# Plague Hulks and the Mark of Nurgle



## Svartmetall (Jun 16, 2008)

OK, so I searched this (both here and via Google) and couldn't find a definitive answer...so...for the purposes of the Tally Of Pestilence, does a Plague Hulk count as having the Mark of Nurgle? 

I'm enjoying making a Nurgle Defiler so much at the moment that it's making me seriously consider making up that Soul Grinder I've had sat in the box for like 1,000 years. Now, if I make a Soul Grinder of Nurgle I'd be pretty much certain to make it so it could counts-as for a Plague Hulk as well as a Soul Grinder; so I'm curious as to whether it would count for the Tally in any all-Nurgle Daemons list I came up with, since it says in Imperial Armour: Apocalypse II that a Plague Hulk can be used in a Chaos Daemons army (and also in a Chaos Marines army that has a unit of Plague Marines in it, which makes for some interesting army list possibilities). I mean, I can't see how you can get more blatantly Nurgle than a Plague Hulk...


----------



## Battle-Brother Cain (Apr 7, 2011)

Near as I can tell, FW made experimental rules that were supposed to be finalized in IA Apoc II. I looked through every IA I have including the Apocs, and hes not in there. The experimental rules are no longer available on FW, but I did find a pdf that appears to be transcribed from the rules, or could be player rules, not sure as I havent seen the original to be able to tell... Hope this helps.

http://www.scribd.com/doc/51180475/Plague-Hulk-of-Nurgle


----------



## Dave T Hobbit (Dec 3, 2009)

Fluff-wise it is extremely Nurglesque.

I think it should count as Marked by Nurgle but cannot see anything that says it is.

It is IA so you would have to get permission to use it anyway; start off by trying to agree it counts and if your opponent is wavering about allowing it then agree it would not count for the Tally.


----------



## Svartmetall (Jun 16, 2008)

*Cain*, that link you posted has malware popping up on it.

I have the IA:II book, it just doesn't say one way or the other...anyway I think what the estimable Mr. *Hobbit* says is probably about right.


----------



## aboytervigon (Jul 6, 2010)

It does say "of nurgle".


----------



## Lord Sven Kittyclaw (Mar 23, 2009)

aboytervigon said:


> It does say "of nurgle".


Which isn't a helpful answer. I have "Tactical Marines" and "Assault Marines" My bonus only affects assault marines, but both have marine...still counts? 

Dave has it. It's IA anyways, so intuitive thinking would say it should count.


----------



## aboytervigon (Jul 6, 2010)

Was saying you can't argue that its not a Nurgle unit.


----------



## Lord Sven Kittyclaw (Mar 23, 2009)

aboytervigon said:


> Was saying you can't argue that its not a Nurgle unit.


Not trying to derail the thread, but, Daemonhunters, last edition had all these special rules vs. "Daemons" The CSM Daemon Prince has "Daemon" in it's name, but was not considered a daemon. See my point?

Page images and extracted text:
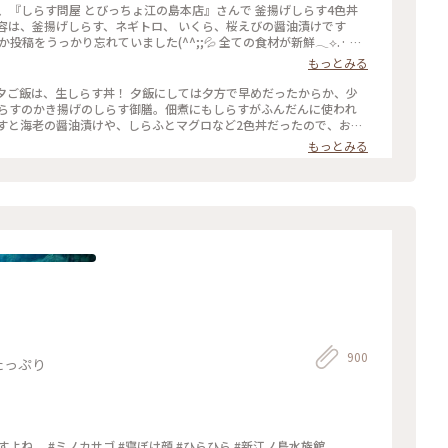
あたたまりました♨️ : ちょっと休憩して、江ノ島を満喫します🐾 江
、『しらす問屋 とびっちょ江の島本店』さんで 釜揚げしらす4色丼
参拝した記憶がなく、多分エスカー乗り場1区周辺で引き返したよう
す🎵 : 📷:2025.12.29 Mon. : #開運旅 #江ノ島 #江ノ島
投稿をうっかり忘れていました(^^;;💦 全ての食材が新鮮︎︎𓂃⟡.· も
スマスを回収する1日 #江の島 #藤沢 #神奈川 #milkのミルキーな毎日
♡ お味噌汁もホッとしました✨ また食べに行きたいです(*´꒳`*)
もっとみる
っちょ江の島本店 #とびっちょ #しらす #しらす丼 #釜揚げしらす #
ブ。 夕ご飯は、生しらす丼！ 夕飯にしては夕方で早めだったからか、少
しらすのかき揚げのしらす御膳。佃煮にもしらすがふんだんに使われ
すと海老の醤油漬けや、しらふとマグロなど2色丼だったので、お互
らす丼 #生しらす丼 #しらす #生しらす #とびっちょ #江ノ島 #鎌
もっとみる
900
たっぷり
よね。 #ミノカサゴ #寝ぼけ顔 #ひらひら #新江ノ島水族館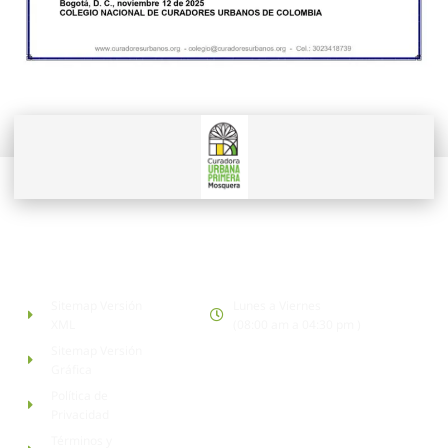
Link de Interés
Horario de atención:
Sitemap Versión
Lunes a Viernes
XML
(08:00 am a 04:30 pm )
Sitemap Versión
Gráfica
Política de
Privacidad
Términos y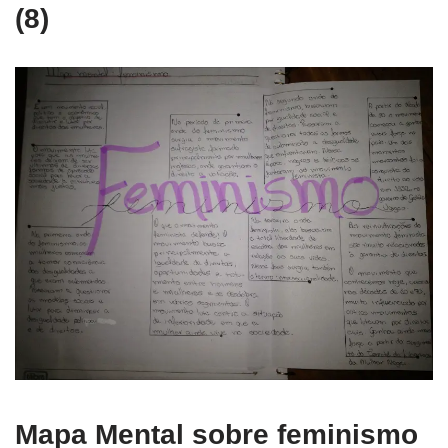
(8)
Mapa Mental sobre feminismo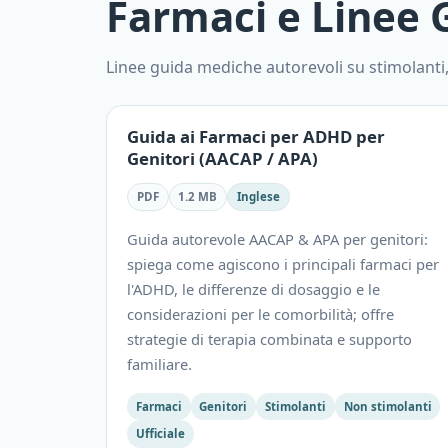
Farmaci e Linee
Linee guida mediche autorevoli su stimolanti
Guida ai Farmaci per ADHD per
Genitori (AACAP / APA)
PDF
1.2 MB
Inglese
Guida autorevole AACAP & APA per genitori:
spiega come agiscono i principali farmaci per
l'ADHD, le differenze di dosaggio e le
considerazioni per le comorbilità; offre
strategie di terapia combinata e supporto
familiare.
Farmaci
Genitori
Stimolanti
Non stimolanti
Ufficiale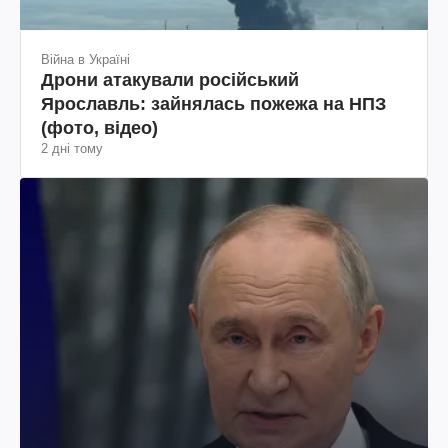
Війна в Україні
Дрони атакували російський
Ярославль: зайнялась пожежа на НПЗ
(фото, відео)
2 дні тому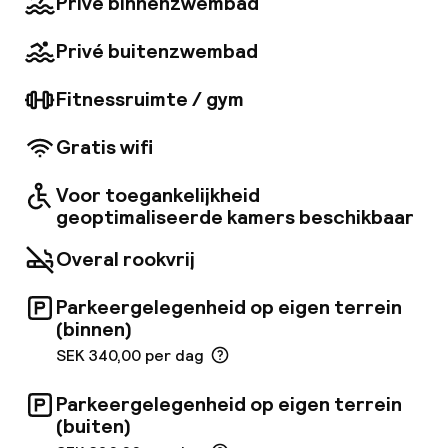
Privé binnenzwembad
en een flatscreen-tv. Dit etablissement
beschikt over een spa op de bovenste
Privé buitenzwembad
verdieping, een het hele jaar door verwarmd
buitenzwembad - gereduceerd
Fitnessruimte / gym
toegangstarief voor hotelgasten, Kitchen and
Table en supermoderne
conferentiefaciliteiten met een banketzaal.
Gratis wifi
Voor toegankelijkheid
geoptimaliseerde kamers beschikbaar
Overal rookvrij
Parkeergelegenheid op eigen terrein
(binnen)
SEK 340,00 per dag
Parkeergelegenheid op eigen terrein
(buiten)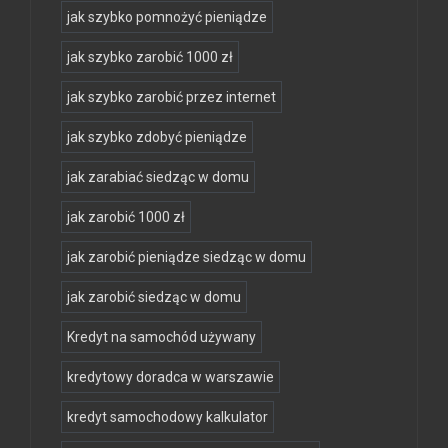
jak szybko pomnożyć pieniądze
jak szybko zarobić 1000 zł
jak szybko zarobić przez internet
jak szybko zdobyć pieniądze
jak zarabiać siedząc w domu
jak zarobić 1000 zł
jak zarobić pieniądze siedząc w domu
jak zarobić siedząc w domu
Kredyt na samochód używany
kredytowy doradca w warszawie
kredyt samochodowy kalkulator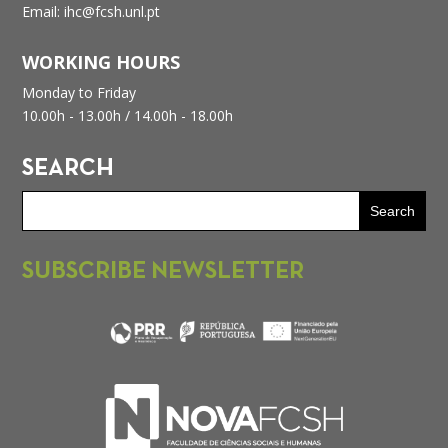
Email: ihc@fcsh.unl.pt
WORKING HOURS
Monday to Friday
10.00h - 13.00h /
14.00h - 18.00h
SEARCH
SUBSCRIBE NEWSLETTER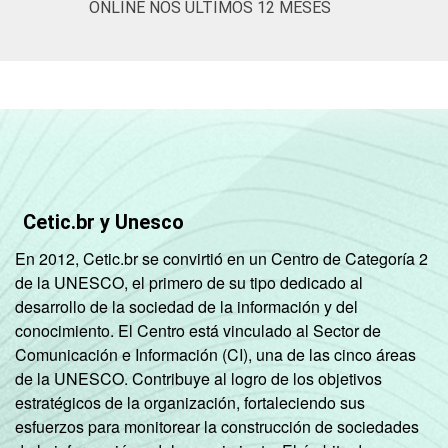
ONLINE NOS ÚLTIMOS 12 MESES
Cetic.br y Unesco
En 2012, Cetic.br se convirtió en un Centro de Categoría 2
de la UNESCO, el primero de su tipo dedicado al
desarrollo de la sociedad de la información y del
conocimiento. El Centro está vinculado al Sector de
Comunicación e Información (CI), una de las cinco áreas
de la UNESCO. Contribuye al logro de los objetivos
estratégicos de la organización, fortaleciendo sus
esfuerzos para monitorear la construcción de sociedades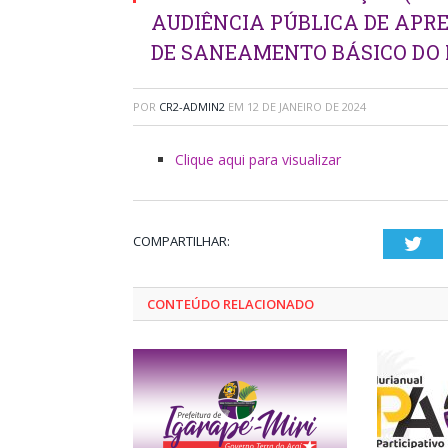
AUDIÊNCIA PÚBLICA DE APR
DE SANEAMENTO BÁSICO DO M
POR
CR2-ADMIN2
EM
12 DE JANEIRO DE 2024
Clique aqui para visualizar
COMPARTILHAR:
Twi
CONTEÚDO RELACIONADO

[About this exercise] Reproduce the Plague Hulk forum thread word for word, from "## Battle-Brother Cain" to "(Dec 3, 2009)".

[Problem solution]
## Battle-Brother Cain (Apr 7, 2011)

Near as I can tell, FW made experimental rules that were supposed to be finalized in IA Apoc II. I looked through every IA I have including the Apocs, and hes not in there. The experimental rules are no longer available on FW, but I did find a pdf that appears to be transcribed from the rules, or could be player rules, not sure as I havent seen the original to be able to tell... Hope this helps.

http://www.scribd.com/doc/51180475/Plague-Hulk-of-Nurgle


----------



## Dave T Hobbit (Dec 3, 2009)